La Dirección General Impositiva (DGI) adoptó ayer una serie de medidas que apuntan a facilitar el pago de los impuestos y por lo tanto la recaudación mientras persistan las medidas de protesta de los funcionarios de la oficina. El ministro de Economía, Isaac Alfie, el subsecretario Alvaro Rossa y el director de la DGI, Eduardo Zaidensztat trabajaron varias horas ayer en Economía diseñando las resoluciones.
Los contribuyentes incluidos en el denominado Departamento CEDE (grandes empresas) cuyas obligaciones vencían a partir del 17 de setiembre, podrán efectuar los pagos mediante depósito bancario en el Banco de la República (BROU) en la cuenta número 152/002881/5 "Ministerio de Economía y Finanzas-DGI Recauda". Se realizará un boleto de depósito por cada contribuyente.
Los pagos que se vayan a realizar mediante certificados u otros medios de pago, se harán en la DGI, cuando los servicios retomen la normalidad.
Los pagos que se efectuaran con documentos sin fecha valor podrán hacerse en plazo, antes del próximo 30 de setiembre en la DGI.
Hasta el próximo 30 se prorroga la fecha de presentación de las declaraciones juradas que vencían en este mes, la de los certificados únicos y los documentos en que los contribuyentes registran sus operaciones cuya validez terminaba en agosto y setiembre y la de los certificados de crédito en la misma situación. Lo mismo ocurrirá con la de las constancias de impresión cuya validez caducaba en este mes y en el pasado.

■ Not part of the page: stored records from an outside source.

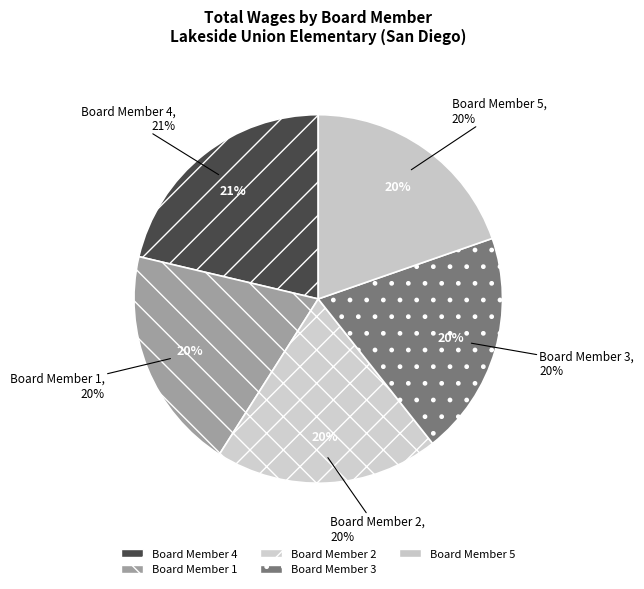

Which has a higher value, Board Member 4 or Board Member 1?

Board Member 4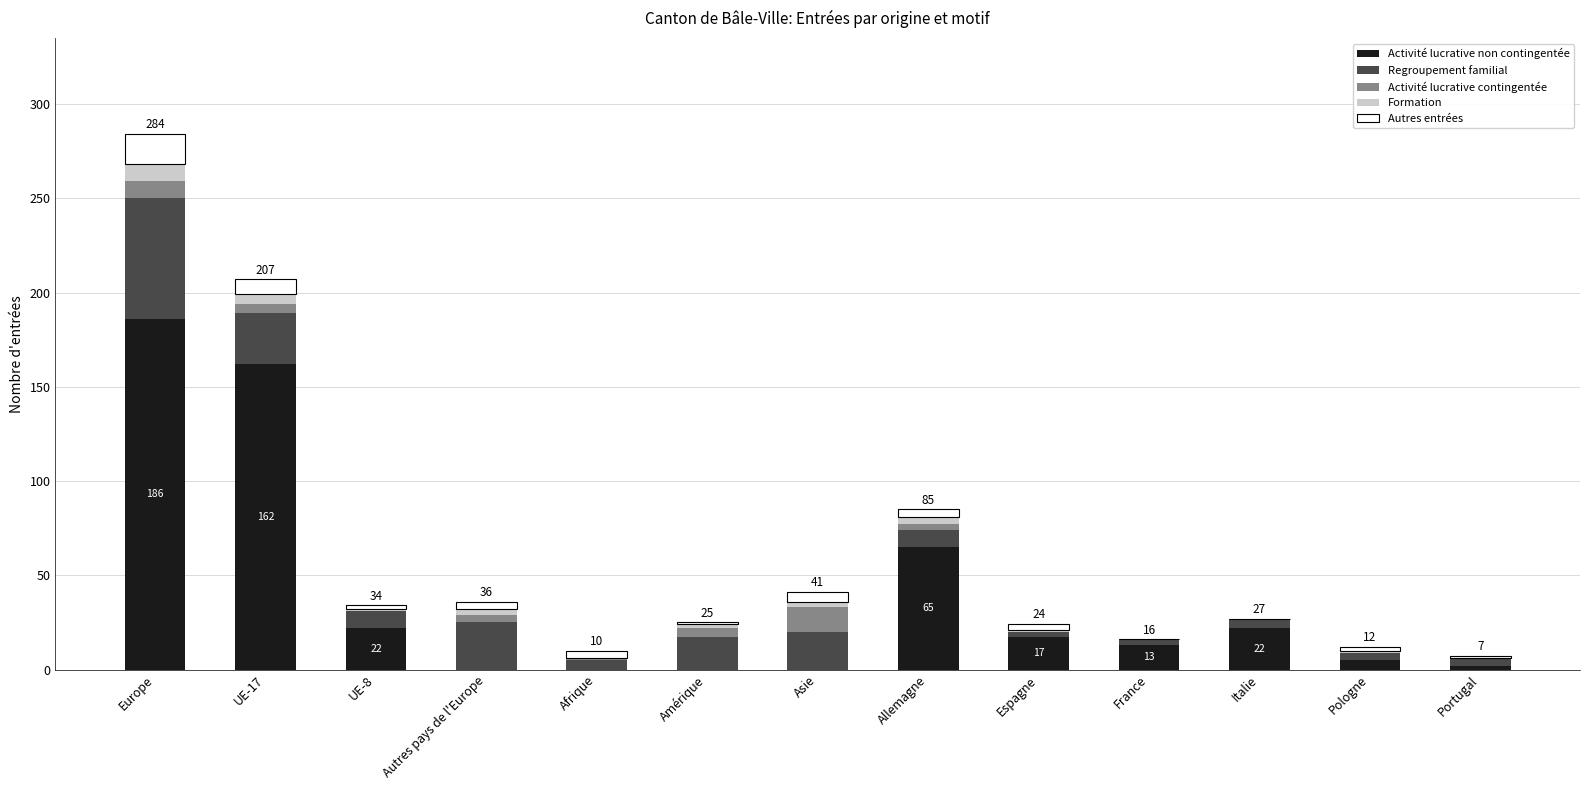

At which category is the sum across all series the highest?

Europe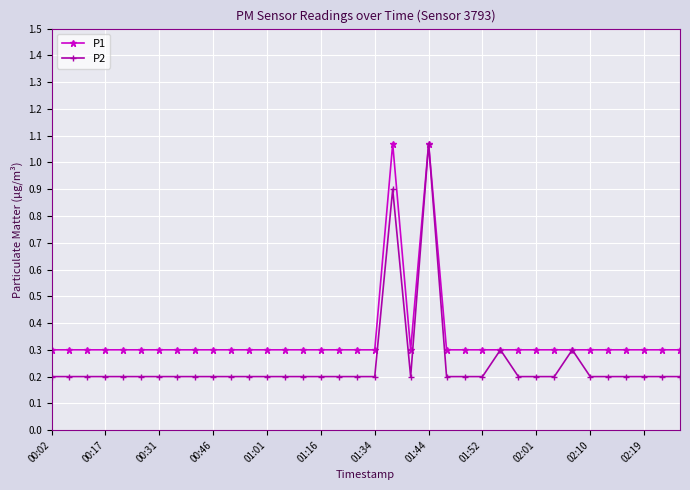

What is the value of the P1 point at the 29th from the left?

0.3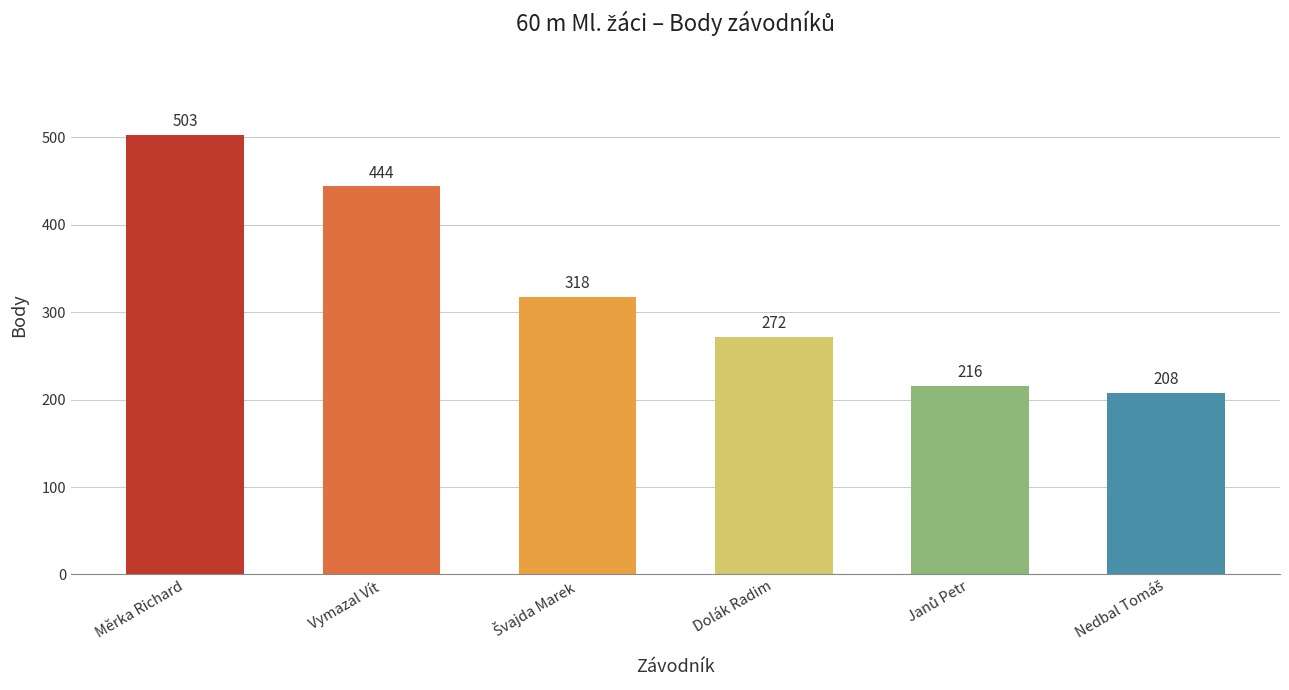

Where is the data nearest to the value 355?

Švajda Marek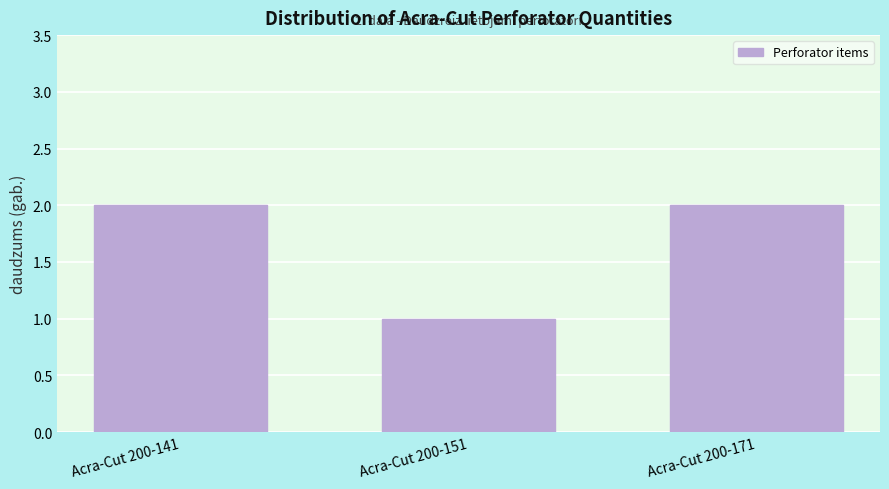

Reading left to right, extract all data points from this chart.

Acra-Cut 200-141=2	Acra-Cut 200-151=1	Acra-Cut 200-171=2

Se autoriza hasta el 30 de setiembre a las imprentas habilitadas a imprimir documentación a sujetos pasivos de los tributos que administra la DGI, a hacerlo sustituyendo la constancia de impresión exigida hasta ahora por una carta de solicitud del interesado.
La carta tendrá que ser firmada por un representante autorizado del solicitante y estar acompañada por una fotocopioa de la tarjeta de RUC, las dos debidamente autenticadas.
La documentación impresa de acuerdo con estas disposiciones tendrá validez hasta el 31 de octubre.
A su vez, las imprentas dispondrán de un plazo de 30 días corridos para notificar detalladamente a la DGI de la documentación que hayan impreso. La Cámara de Comercio había dicho que algunas empresas se estaban quedando sin facturas como consecuencia del conflicto. A su vez, representantes de la industria gráfica dijeron que en algunas imprentas se evaluaba realizar envíos al seguro de paro. El sindicato informó el viernes que de las 400 autorizaciones de solicitudes que expide la DGI a diario para que los comercios puedan imprimir sus facturas, se había bajado a un ritmo de unas 180 por día.
El conflicto se desató a raíz de la reglamentación de la ley 17.706 que establece un sistema de calificación anual para los encargados de área. Los trabajadores la rechazan porque puede resultar en la degradación del 20% de los funcionarios que obtengan peor nota.